Specifically, spleen cells were isolated from mice immunized according to Example 2-2, were treated with SARS-CoV-2 virus spike protein-derived peptide (peptide pool 2) at a concentration of 2 mg/ml, and cultured for 48 hours. After culture was completed, cells secreting IFN-γ were detected using the ELISpot basic kit (Mabtech, Nacka Strand, Sweden).

As a result, as can be seen in FIGS. 14 and 15, it was confirmed that when the nucleic acid molecule was inoculated into mice, the number of cells secreting IFN-γ is significantly increased compared to mice that were not inoculated (FIG. 14). In addition, it was confirmed that the activity of IFN-γ by the cells was significantly increased by about 3000-fold or more (FIG. 15).

The above results show that the nucleic acid molecule composed of mRNA-LNP agent can efficiently induce a cellular immune response to the SARS-CoV-2 virus spike protein, thereby preventing, improving or treating the SARS-CoV-2 virus infection.

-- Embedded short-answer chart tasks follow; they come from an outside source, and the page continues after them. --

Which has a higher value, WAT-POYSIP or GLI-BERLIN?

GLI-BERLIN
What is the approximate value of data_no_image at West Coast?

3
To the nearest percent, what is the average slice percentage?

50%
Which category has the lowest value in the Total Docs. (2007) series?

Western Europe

Example 2-3-3. Plaque Reduction Neutralization Titer (PRNT) Assay

In order to confirm the efficacy of the nucleic acid molecule prepared in Example 1, it was observed whether it could increase the production of neutralizing antibodies by memory T cells as a type of cellular immune response. The plaque reduction neutralizing titer (PRNT) assay is a widely accepted approach to measure the viral neutralizing and protective antibodies against viruses and to evaluate the immunogenicity of vaccines.

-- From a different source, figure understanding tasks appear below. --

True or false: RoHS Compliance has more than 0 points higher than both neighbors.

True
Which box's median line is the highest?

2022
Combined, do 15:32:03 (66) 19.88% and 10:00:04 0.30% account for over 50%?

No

In addition, among the nucleic acid molecules prepared in Example 1, the effect on the nucleic acid molecule prepared in Example 1-3-1 was confirmed. The entire SARS-CoV-2 virus spike protein (SEQ ID NO: 21), which has both yeast codons and human codons, was used as the antigen. The signal peptide optimized with yeast codons and derived from IgE (SEQ ID NO: 4) was used. The effect on nucleic acid molecules prepared using this method was confirmed.

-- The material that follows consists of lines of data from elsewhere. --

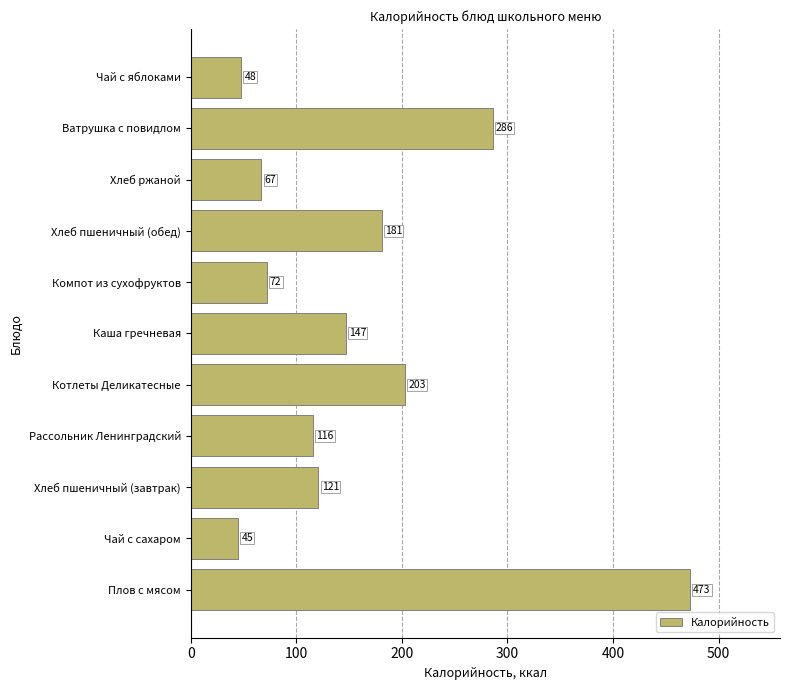

How many data points are less than 121?

5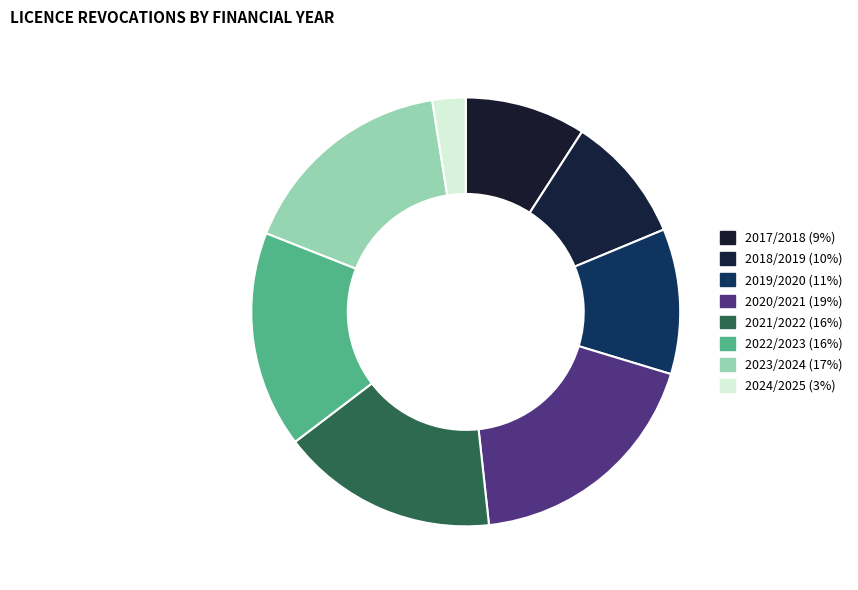

The 2023/2024 slice represents 5% of the pie. True or false?

False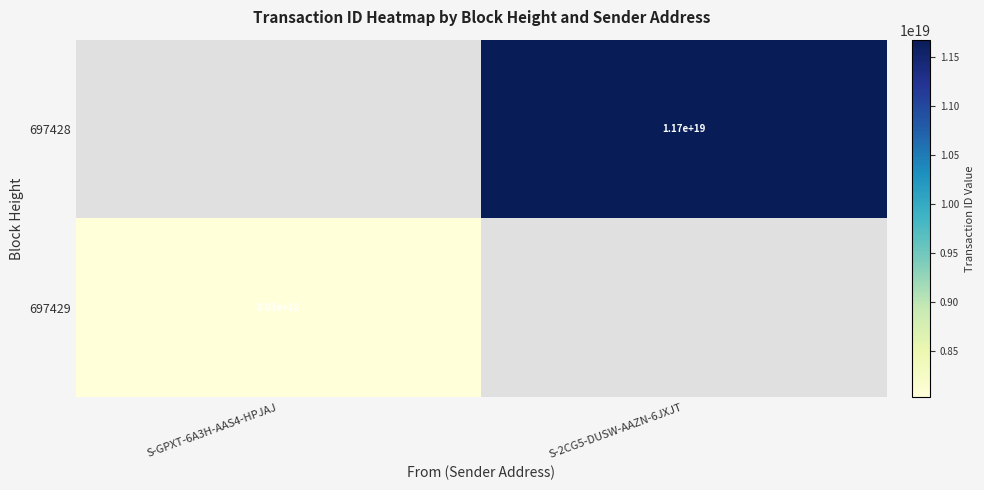

The 697428 series shows 5679689155737914368 at S-2CG5-DUSW-AAZN-6JXJT. True or false?

False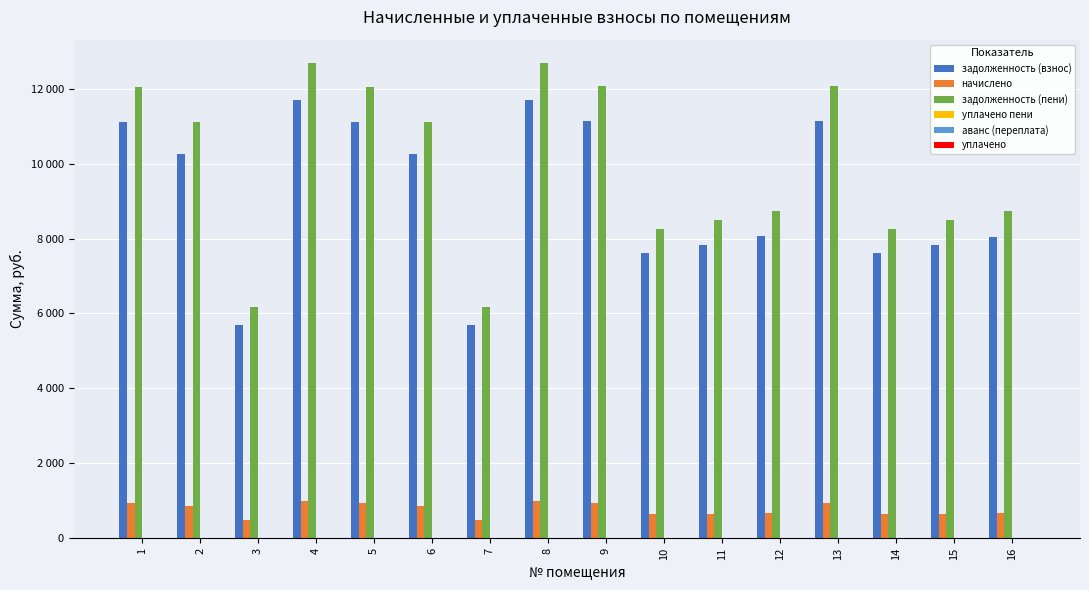

Are the bars horizontal?

No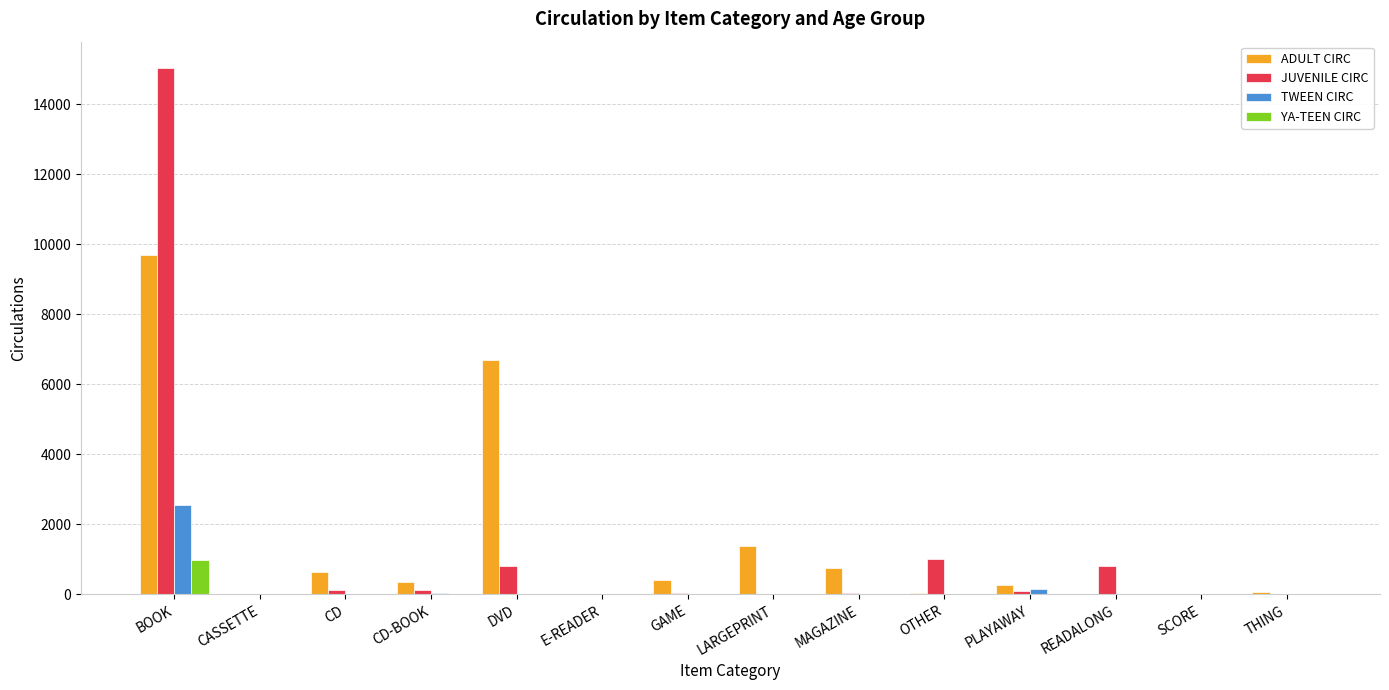

Are the bars grouped side by side (vs. stacked)?

Yes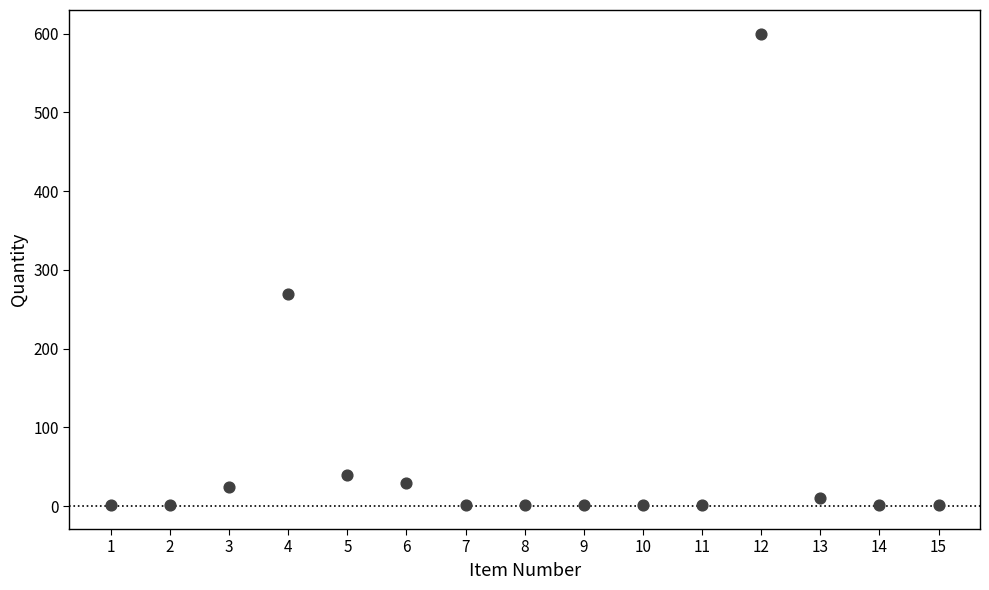

What is the range of X values (max minus min)?

14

Specifically, SARS-CoV-2 virus (NCCP 43326, S-type) at a concentration of 4.5×10² PFU/ml was added to the serum isolated from mice immunized according to Example 2-2 and cultured for 1 hour. Thereafter, the serum-virus culture was added to Vero E6 cells (ATCC, catalog number CRL-1586) and incubated for 1 hour to infect the cells with the virus. Then, a PRNT analysis assay was performed according to a method known in the art. PRNT titers were calculated using the Karber method and expressed as neutralizing dose ND₅₀ (log₁₀ ND₅₀=m−Δ(Σ−0.5), where m represents the log₁₀ of the highest dilution, A represents the log₁₀ of the dilution factor, and Y represents the sum of the average number of plaques produced by virus-serum inoculum/the average number of plaques produced by virus controls).

	TABLE 9
		Titer after	Titer after
	Dose	1st inoculation	2nd inoculation

	1	<10	20
	μg/individual	10	20
		10	80
		<10	80
		<10	20
		10	80
	5	<10	>2560
	μg/individual	10	80
		10	>2560
		10	>2560
		10	>2560
		10	>2560
	10	10	>2560
	μg/individual	10	1280
		10	640
		<40	>2560
		10	1280
		160	>2560
	PBS	10	10
		<10	10
		20	10
		10	<10
		<20	10
		10	10

As a result, as can be seen in Table 9, when the nucleic acid molecule is inoculated into mice, the amount of neutralizing antibodies produced was similar to that of the control group after the first inoculation. However, after the second inoculation, the amount of neutralizing antibodies produced was significantly higher. This effect was confirmed to be particularly excellent when 5 or 10 ag per subject was administered.

The above results show that the nucleic acid molecule composed of mRNA-LNP agent can efficiently generate neutralizing antibodies against the SARS-CoV-2 virus spike protein, thereby preventing, improving or treating SARS-CoV-2 virus infection.